*** Begin section ***
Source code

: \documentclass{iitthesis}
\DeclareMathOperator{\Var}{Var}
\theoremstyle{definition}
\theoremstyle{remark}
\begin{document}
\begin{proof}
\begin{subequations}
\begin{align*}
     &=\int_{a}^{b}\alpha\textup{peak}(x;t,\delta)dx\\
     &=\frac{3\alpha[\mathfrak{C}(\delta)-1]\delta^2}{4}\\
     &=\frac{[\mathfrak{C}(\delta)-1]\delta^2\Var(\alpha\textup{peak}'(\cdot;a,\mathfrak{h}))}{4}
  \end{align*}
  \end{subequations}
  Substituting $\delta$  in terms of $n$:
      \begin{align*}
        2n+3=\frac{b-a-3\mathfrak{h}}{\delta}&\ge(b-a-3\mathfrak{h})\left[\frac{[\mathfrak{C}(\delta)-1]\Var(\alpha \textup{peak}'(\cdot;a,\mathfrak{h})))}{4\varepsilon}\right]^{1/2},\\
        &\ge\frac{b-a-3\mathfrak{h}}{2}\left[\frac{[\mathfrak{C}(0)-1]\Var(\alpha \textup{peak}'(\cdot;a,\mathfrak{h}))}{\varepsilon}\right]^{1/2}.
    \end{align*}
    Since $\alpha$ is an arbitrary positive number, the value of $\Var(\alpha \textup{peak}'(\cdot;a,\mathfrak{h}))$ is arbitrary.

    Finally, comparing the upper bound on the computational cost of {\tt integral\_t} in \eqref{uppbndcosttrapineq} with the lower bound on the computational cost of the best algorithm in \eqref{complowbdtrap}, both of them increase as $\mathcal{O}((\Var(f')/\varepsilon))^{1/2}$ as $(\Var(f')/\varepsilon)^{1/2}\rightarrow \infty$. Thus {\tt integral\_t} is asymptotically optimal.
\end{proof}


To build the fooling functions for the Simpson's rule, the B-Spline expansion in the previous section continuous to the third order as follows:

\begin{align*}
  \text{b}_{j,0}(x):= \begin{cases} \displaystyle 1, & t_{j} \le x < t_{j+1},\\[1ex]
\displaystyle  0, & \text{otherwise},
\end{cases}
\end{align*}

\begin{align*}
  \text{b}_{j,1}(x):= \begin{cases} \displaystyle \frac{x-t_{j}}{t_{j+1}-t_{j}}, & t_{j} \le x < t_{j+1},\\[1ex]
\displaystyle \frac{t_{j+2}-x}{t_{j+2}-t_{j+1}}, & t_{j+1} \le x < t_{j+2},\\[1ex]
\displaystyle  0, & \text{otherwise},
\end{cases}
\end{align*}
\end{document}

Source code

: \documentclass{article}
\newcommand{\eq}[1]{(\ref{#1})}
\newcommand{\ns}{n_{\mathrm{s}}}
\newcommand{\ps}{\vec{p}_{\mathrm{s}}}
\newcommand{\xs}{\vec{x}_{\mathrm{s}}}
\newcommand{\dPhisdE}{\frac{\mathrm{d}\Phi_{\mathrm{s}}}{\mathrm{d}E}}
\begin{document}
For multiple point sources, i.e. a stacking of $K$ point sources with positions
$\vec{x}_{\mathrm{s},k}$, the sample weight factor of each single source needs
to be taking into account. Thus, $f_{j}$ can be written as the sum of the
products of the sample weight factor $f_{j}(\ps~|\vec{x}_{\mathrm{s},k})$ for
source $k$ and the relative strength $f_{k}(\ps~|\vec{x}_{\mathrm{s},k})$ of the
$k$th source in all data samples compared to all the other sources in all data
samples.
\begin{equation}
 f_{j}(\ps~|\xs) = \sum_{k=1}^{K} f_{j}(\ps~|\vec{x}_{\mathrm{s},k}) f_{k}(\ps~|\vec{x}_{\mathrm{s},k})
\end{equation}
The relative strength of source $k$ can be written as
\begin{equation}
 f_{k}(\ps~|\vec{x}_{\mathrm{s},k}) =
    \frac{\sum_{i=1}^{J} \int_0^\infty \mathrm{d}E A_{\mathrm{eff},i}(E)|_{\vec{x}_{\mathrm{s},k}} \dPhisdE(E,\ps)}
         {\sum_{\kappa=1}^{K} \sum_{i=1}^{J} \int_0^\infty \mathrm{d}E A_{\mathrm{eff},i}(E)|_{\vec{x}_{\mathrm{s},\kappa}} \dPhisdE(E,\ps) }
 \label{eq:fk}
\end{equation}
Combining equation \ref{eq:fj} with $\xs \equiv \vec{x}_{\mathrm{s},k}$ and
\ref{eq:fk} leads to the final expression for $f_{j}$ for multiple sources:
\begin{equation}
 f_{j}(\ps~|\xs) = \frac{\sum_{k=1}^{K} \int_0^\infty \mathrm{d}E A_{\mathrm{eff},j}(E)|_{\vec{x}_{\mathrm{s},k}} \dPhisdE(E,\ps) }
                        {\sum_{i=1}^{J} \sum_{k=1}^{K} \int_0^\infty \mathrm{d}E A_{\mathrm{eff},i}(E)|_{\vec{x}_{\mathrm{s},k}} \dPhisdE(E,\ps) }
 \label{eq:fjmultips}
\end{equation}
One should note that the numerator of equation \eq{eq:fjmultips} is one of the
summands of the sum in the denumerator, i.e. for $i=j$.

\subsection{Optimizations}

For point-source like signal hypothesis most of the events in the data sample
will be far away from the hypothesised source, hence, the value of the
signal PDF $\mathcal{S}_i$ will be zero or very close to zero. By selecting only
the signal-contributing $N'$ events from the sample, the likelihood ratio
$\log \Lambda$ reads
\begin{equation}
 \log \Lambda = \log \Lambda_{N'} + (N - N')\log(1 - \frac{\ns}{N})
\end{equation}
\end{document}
*** End section ***
TASK TO COMPLETE
Please restate, word for word, the lines of the entries that run from the first line through the one holding "Finally, comparing the", and add nothing.

ANSWER SPACE
Source code

: \documentclass{iitthesis}
\DeclareMathOperator{\Var}{Var}
\theoremstyle{definition}
\theoremstyle{remark}
\begin{document}
\begin{proof}
\begin{subequations}
\begin{align*}
     &=\int_{a}^{b}\alpha\textup{peak}(x;t,\delta)dx\\
     &=\frac{3\alpha[\mathfrak{C}(\delta)-1]\delta^2}{4}\\
     &=\frac{[\mathfrak{C}(\delta)-1]\delta^2\Var(\alpha\textup{peak}'(\cdot;a,\mathfrak{h}))}{4}
  \end{align*}
  \end{subequations}
  Substituting $\delta$  in terms of $n$:
      \begin{align*}
        2n+3=\frac{b-a-3\mathfrak{h}}{\delta}&\ge(b-a-3\mathfrak{h})\left[\frac{[\mathfrak{C}(\delta)-1]\Var(\alpha \textup{peak}'(\cdot;a,\mathfrak{h})))}{4\varepsilon}\right]^{1/2},\\
        &\ge\frac{b-a-3\mathfrak{h}}{2}\left[\frac{[\mathfrak{C}(0)-1]\Var(\alpha \textup{peak}'(\cdot;a,\mathfrak{h}))}{\varepsilon}\right]^{1/2}.
    \end{align*}
    Since $\alpha$ is an arbitrary positive number, the value of $\Var(\alpha \textup{peak}'(\cdot;a,\mathfrak{h}))$ is arbitrary.

    Finally, comparing the upper bound on the computational cost of {\tt integral\_t} in \eqref{uppbndcosttrapineq} with the lower bound on the computational cost of the best algorithm in \eqref{complowbdtrap}, both of them increase as $\mathcal{O}((\Var(f')/\varepsilon))^{1/2}$ as $(\Var(f')/\varepsilon)^{1/2}\rightarrow \infty$. Thus {\tt integral\_t} is asymptotically optimal.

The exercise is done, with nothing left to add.